Fahrt ohne Ende
Kartoffelfeuer. Der Herbstwind trieb ihren Rauch hierher und zur Stadt hinüber, wo aus dem Häusergewirr der Turm der Marienkirche aufragte.
Dann gab Jürgen Wolf die Hand: »Auf Wiedersehen, Wolf. Und halte, was du versprichst.«
Das war im Herbst 1941.
10. Kapitel
FLUCHT ZUM GROSSEN WALD
EIN PAAR MONATE NACH JÜRGEN wurden auch Tim und Kostja eingezogen. Der Krieg brauchte Menschen. Der Tod brauchte Menschen.
In der Stadt lebte die Gruppe trotz allem weiter. Es war — zumal im Anfang — nicht leicht. Aber Jürgen hatte in Altenberg gesagt: »Wenn ihr zusammenhaltet, schafft ihr das.« Und sie schafften es. Es war nicht zuletzt Wolf, der sie alle zusammenhielt. Wolf schrieb auch jede Woche einen Brief an Jürgen. Und Jürgen vergaß den Brief von Wolf selbst dann nicht zu beantworten, wenn er an der Front im schlimmsten Durcheinander steckte.
Im Sommer 1942 wurde Wolfs Klasse zusammen mit der Parallelklasse für zwei Monate in ein Ferienlager in die Tschechei geschickt. Diese Lager wurden gemeinsam von den Schulverwaltungen und der HJ. veranstaltet. Aber Wolf hatte Glück: als Lagerführer bekamen sie »Paule«, einen nicht mehr ganz jungen, aber recht ordentlichen Studienrat von ihrer Penne, und als Lagerhelfer fungierten ein paar ziemlich langweilige, aber wenigstens nicht schikanöse ältere HJ.-Jungen. Ort des Ferienlagers war ein kleines, keineswegs großartiges Schloß oberhalb eines Dorfes in der Nordost-Tschechei.
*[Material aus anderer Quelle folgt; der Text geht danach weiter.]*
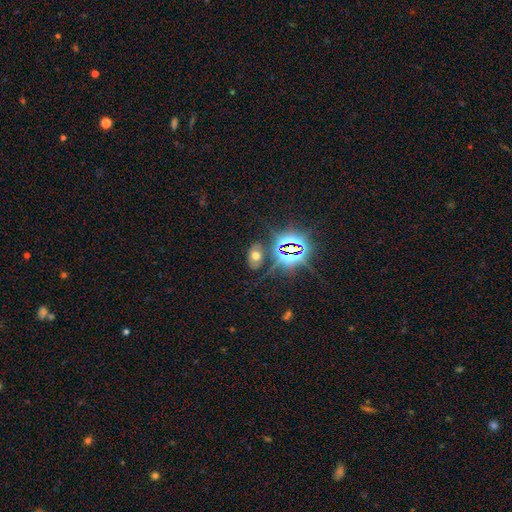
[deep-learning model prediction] Smooth or featured? smooth (48%)
Merging? none (76%)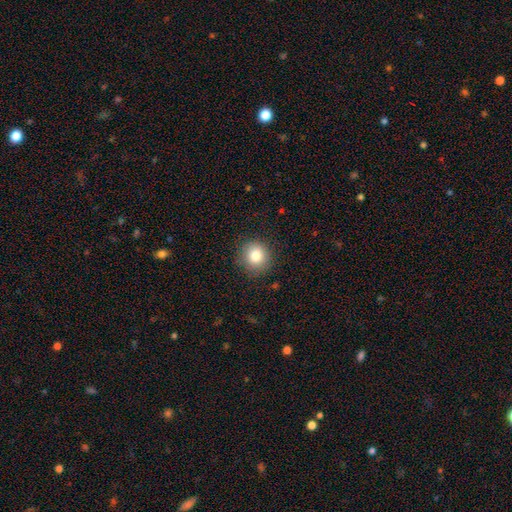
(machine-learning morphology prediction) type=smooth (82%); roundness=round (92%); merging=none (88%).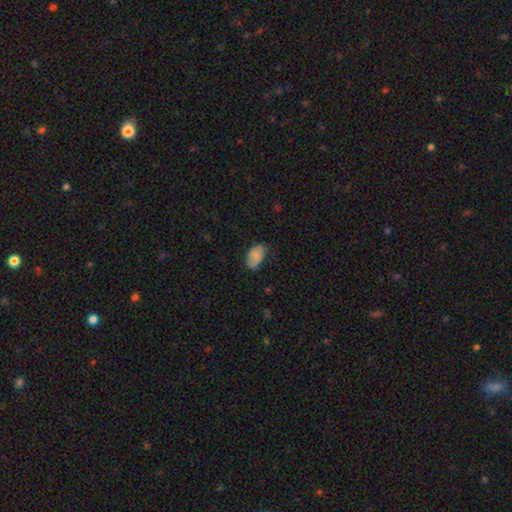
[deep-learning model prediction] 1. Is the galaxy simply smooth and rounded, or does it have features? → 69% smooth, 24% featured or disk, 7% star or artifact.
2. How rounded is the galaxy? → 91% in between, 7% round, 1% cigar-shaped.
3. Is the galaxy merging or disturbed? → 58% none, 33% minor disturbance, 7% major disturbance, 2% merger.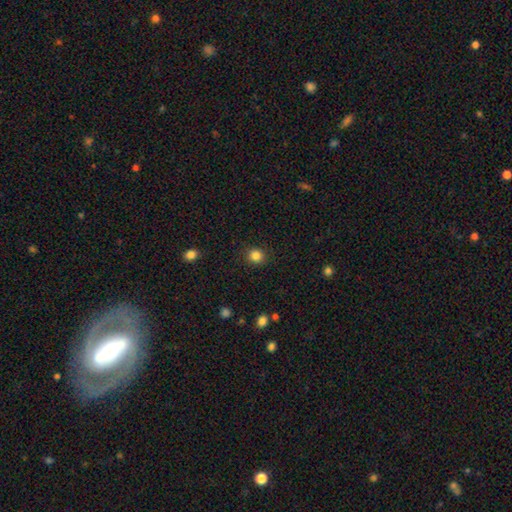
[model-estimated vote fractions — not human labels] A smooth galaxy with no disk features (85%) that is round (87%). Merging: none (90%).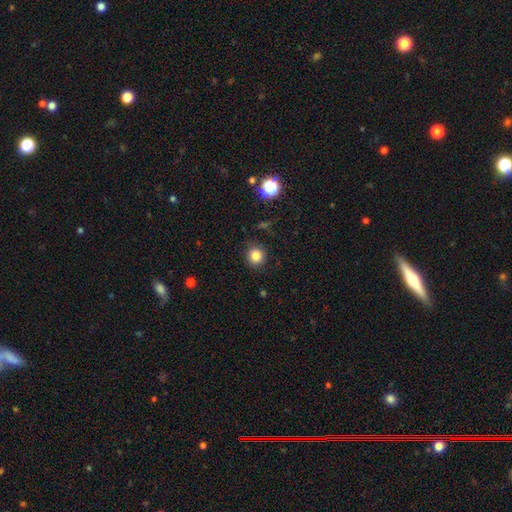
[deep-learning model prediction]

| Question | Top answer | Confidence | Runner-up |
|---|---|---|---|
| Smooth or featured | smooth | 83% | star or artifact (12%) |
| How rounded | round | 92% | in between (7%) |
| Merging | none | 88% | minor disturbance (8%) |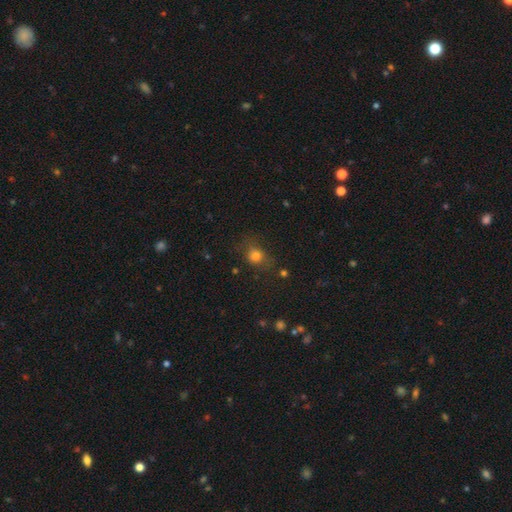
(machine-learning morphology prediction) Smooth or featured?
  - smooth: 74% *
  - star or artifact: 16%
  - featured or disk: 10%
How rounded?
  - round: 61% *
  - in between: 37%
  - cigar-shaped: 2%
Merging?
  - none: 65% *
  - minor disturbance: 21%
  - major disturbance: 12%
  - merger: 3%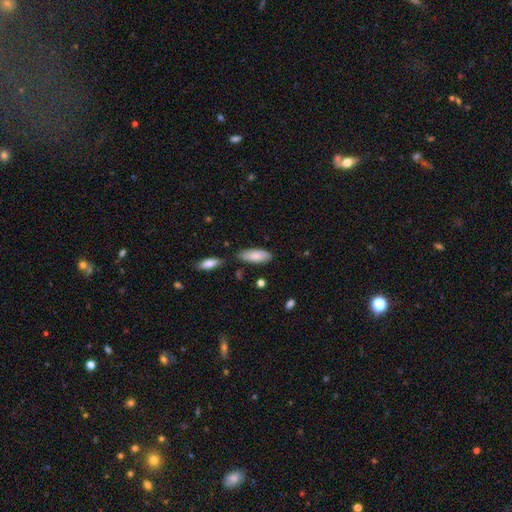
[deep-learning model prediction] Smooth or featured: smooth — 82% (featured or disk — 12%)
How rounded: in between — 78% (cigar-shaped — 21%)
Merging: none — 71% (minor disturbance — 20%)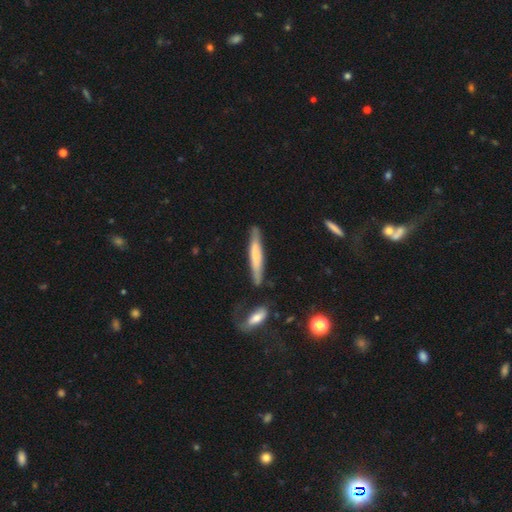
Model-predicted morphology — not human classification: Smooth or featured? smooth (56%)
How rounded? cigar-shaped (93%)
Merging? none (75%)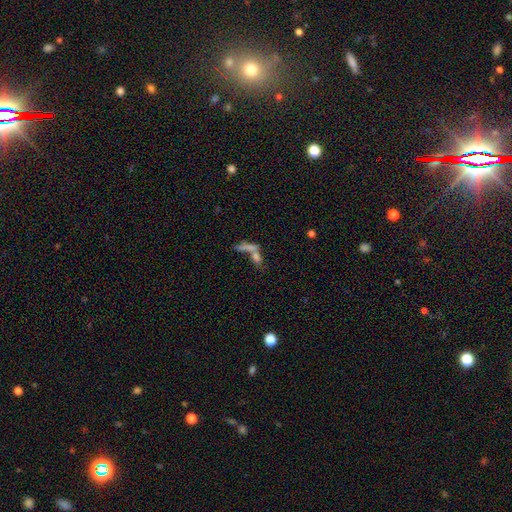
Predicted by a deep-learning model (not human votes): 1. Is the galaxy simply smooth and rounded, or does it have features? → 57% smooth, 26% featured or disk, 16% star or artifact.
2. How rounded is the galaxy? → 44% cigar-shaped (tied), 44% in between (tied), 13% round.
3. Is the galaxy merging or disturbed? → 52% merger, 30% none, 9% major disturbance, 8% minor disturbance.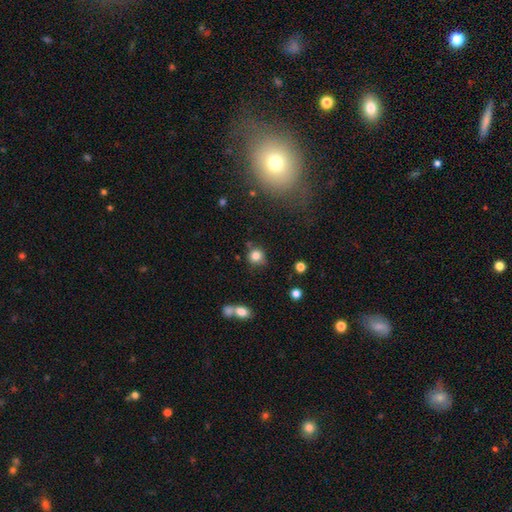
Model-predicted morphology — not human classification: This appears to be a smooth galaxy with no disk features (82%) that is round (85%). Merging: none (71%).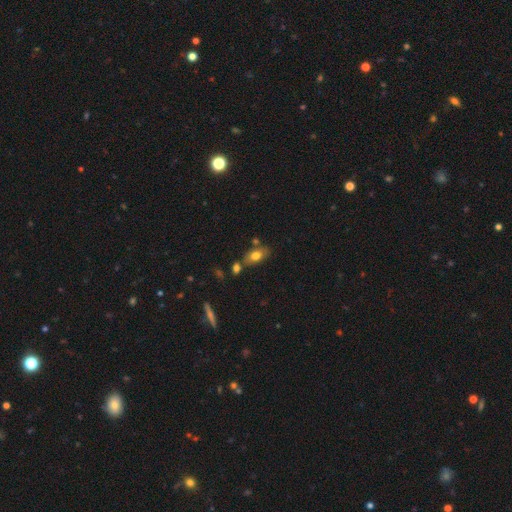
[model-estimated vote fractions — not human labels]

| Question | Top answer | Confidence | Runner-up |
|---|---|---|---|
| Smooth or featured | smooth | 72% | featured or disk (19%) |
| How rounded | in between | 87% | round (9%) |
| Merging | none | 64% | merger (17%) |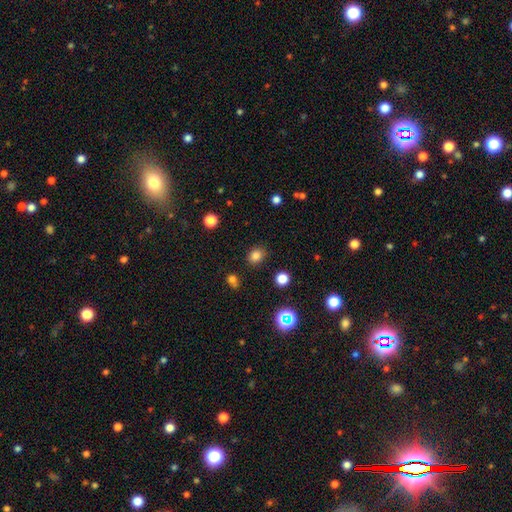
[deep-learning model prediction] Smooth or featured? smooth (80%)
How rounded? round (56%)
Merging? none (86%)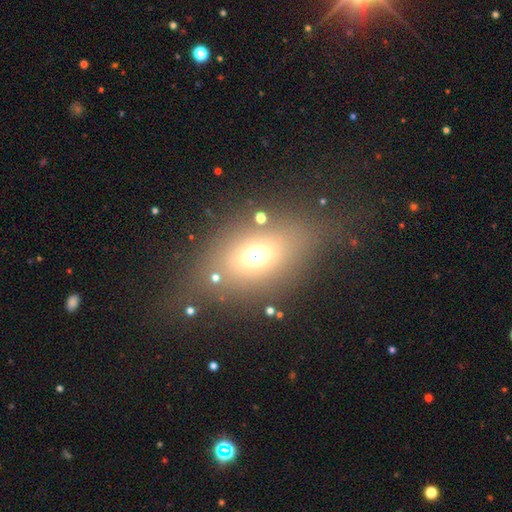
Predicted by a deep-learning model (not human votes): Smooth or featured? Predicted: smooth (p=0.61). How rounded? Predicted: in between (p=0.69). Merging? Predicted: none (p=0.74).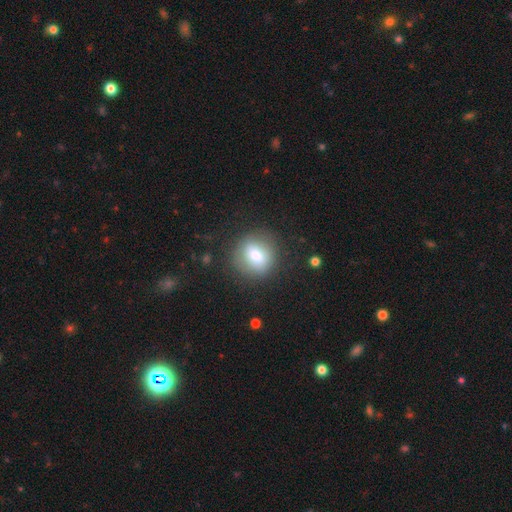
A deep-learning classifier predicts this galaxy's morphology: smooth_or_featured: smooth (p=0.73) [alt: featured or disk p=0.17]
how_rounded: round (p=0.81) [alt: in between p=0.18]
merging: none (p=0.82) [alt: minor disturbance p=0.12]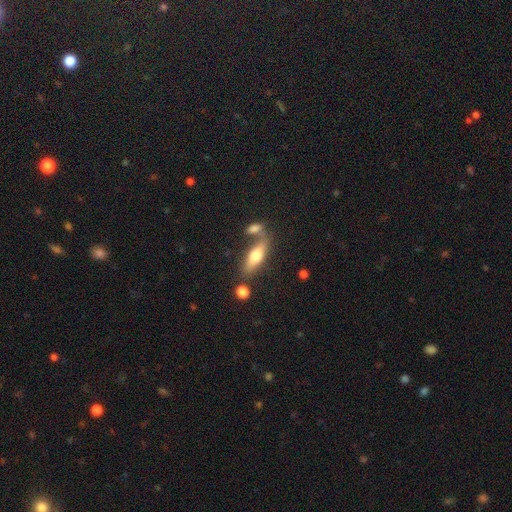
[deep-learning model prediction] Smooth or featured?
  - smooth: 63% *
  - featured or disk: 30%
  - star or artifact: 7%
How rounded?
  - in between: 59% *
  - cigar-shaped: 38%
  - round: 3%
Merging?
  - none: 57% *
  - merger: 24%
  - minor disturbance: 14%
  - major disturbance: 5%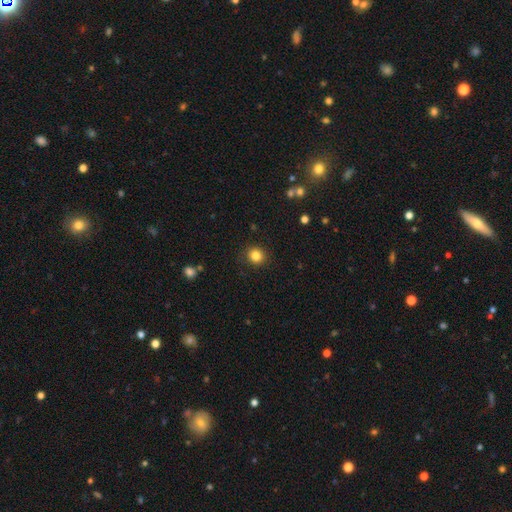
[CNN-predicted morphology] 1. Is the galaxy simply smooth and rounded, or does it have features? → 83% smooth, 11% star or artifact, 5% featured or disk.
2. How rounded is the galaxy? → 87% round, 13% in between, 1% cigar-shaped.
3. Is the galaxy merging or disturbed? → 89% none, 7% minor disturbance, 2% major disturbance, 1% merger.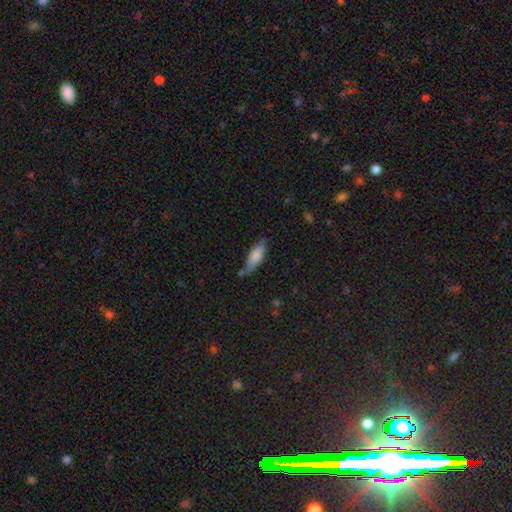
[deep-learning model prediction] Morphology: type=smooth (78%); roundness=in between (58%); merging=none (60%).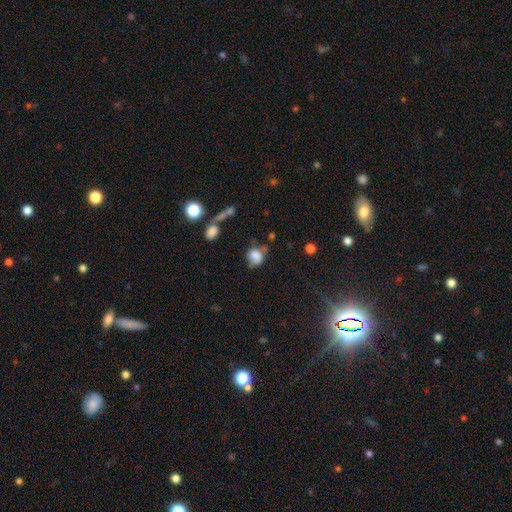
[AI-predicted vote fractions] smooth-or-featured: smooth: 75% | featured or disk: 14% | star or artifact: 11%
  how-rounded: round: 55% | in between: 44% | cigar-shaped: 1%
  merging: none: 42% | minor disturbance: 29% | major disturbance: 16% | merger: 13%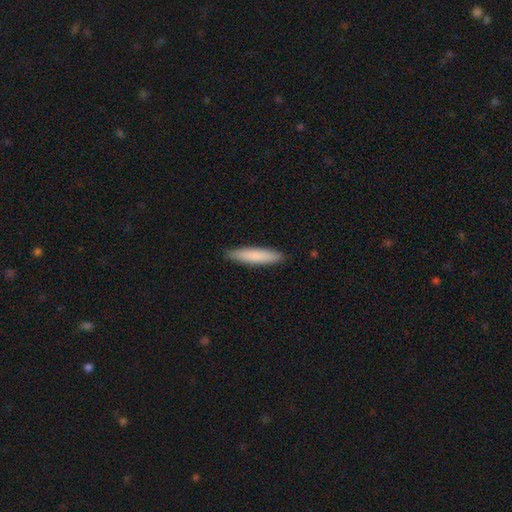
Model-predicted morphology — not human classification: smooth-or-featured: smooth: 83% | featured or disk: 12% | star or artifact: 5%
  how-rounded: cigar-shaped: 85% | in between: 14% | round: 1%
  merging: none: 90% | minor disturbance: 8% | major disturbance: 1% | merger: 1%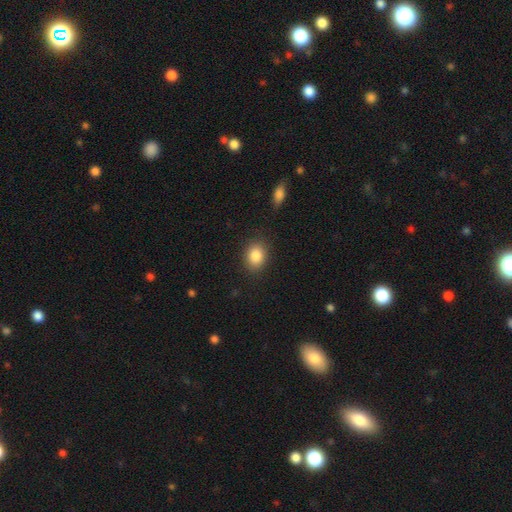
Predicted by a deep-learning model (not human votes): smooth-or-featured: smooth: 86% | star or artifact: 8% | featured or disk: 5%
  how-rounded: in between: 62% | round: 37% | cigar-shaped: 1%
  merging: none: 85% | minor disturbance: 10% | major disturbance: 3% | merger: 1%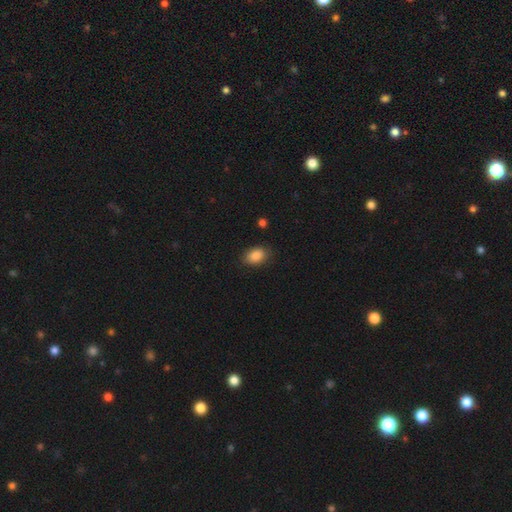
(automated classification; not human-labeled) Smooth or featured?
  - smooth: 87% *
  - star or artifact: 8%
  - featured or disk: 5%
How rounded?
  - in between: 81% *
  - round: 18%
  - cigar-shaped: 1%
Merging?
  - none: 84% *
  - minor disturbance: 12%
  - major disturbance: 3%
  - merger: 1%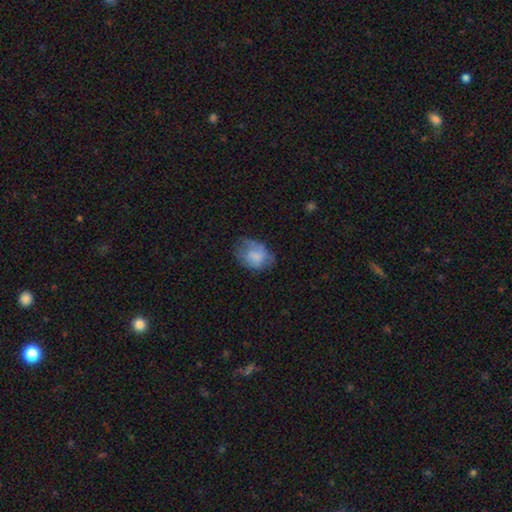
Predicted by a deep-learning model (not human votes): Overall: smooth (68%). How rounded: in between (64%; round 35%). Merging: none (50%; minor disturbance 30%).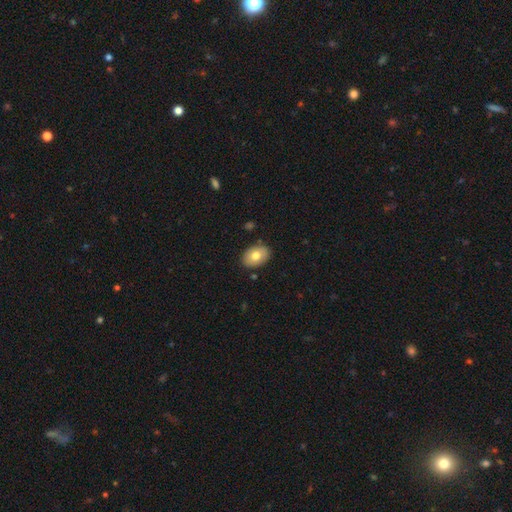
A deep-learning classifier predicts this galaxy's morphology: smooth_or_featured: smooth (p=0.75) [alt: featured or disk p=0.18]
how_rounded: in between (p=0.85) [alt: round p=0.14]
merging: none (p=0.87) [alt: minor disturbance p=0.10]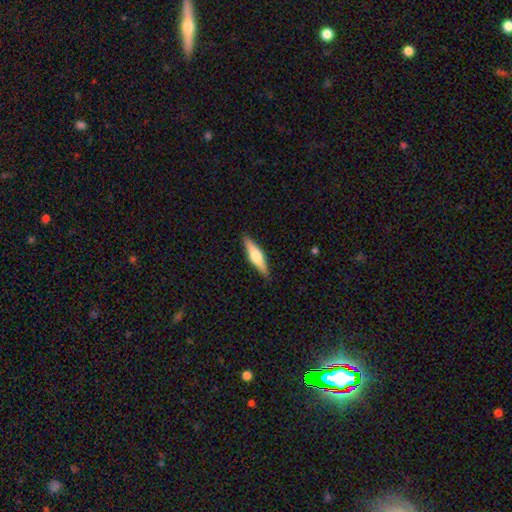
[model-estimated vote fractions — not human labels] A featured or disk galaxy (50%) viewed edge-on (95%).

Vote fractions:
- Smooth or featured? featured or disk: 50% / smooth: 44% / star or artifact: 6%
- Edge-on disk? yes: 95% / no: 5%
- Merging? none: 89% / minor disturbance: 8% / major disturbance: 2% / merger: 1%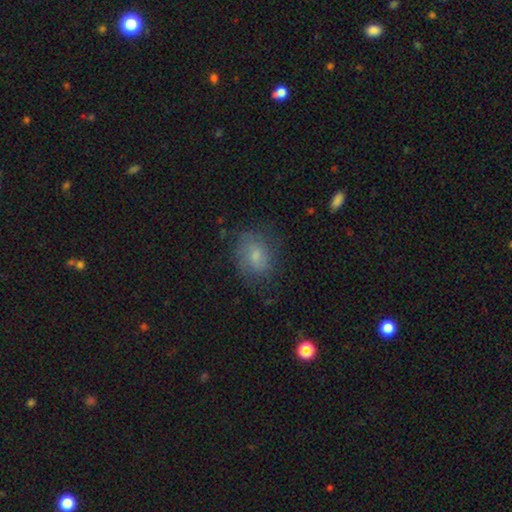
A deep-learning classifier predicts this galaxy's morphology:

In den ersten sechs Wochen ereignete sich nichts Außergewöhnliches. Man machte des Morgens ein paar Stunden so etwas wie Unterricht — wobei mindestens die Hälfte der Jungen sowieso immer für »Küchendienst«, »Stubendienst« und ähnliche Obliegenheiten abkommandiert war —, dann beschäftigte man sich ausgiebig mit dem Mittagessen, nachher wurde gepennt, gepöhlt, einige wagten sich etwas in die Umgebung oder in den nahen Wald, je nach Lust und Laune.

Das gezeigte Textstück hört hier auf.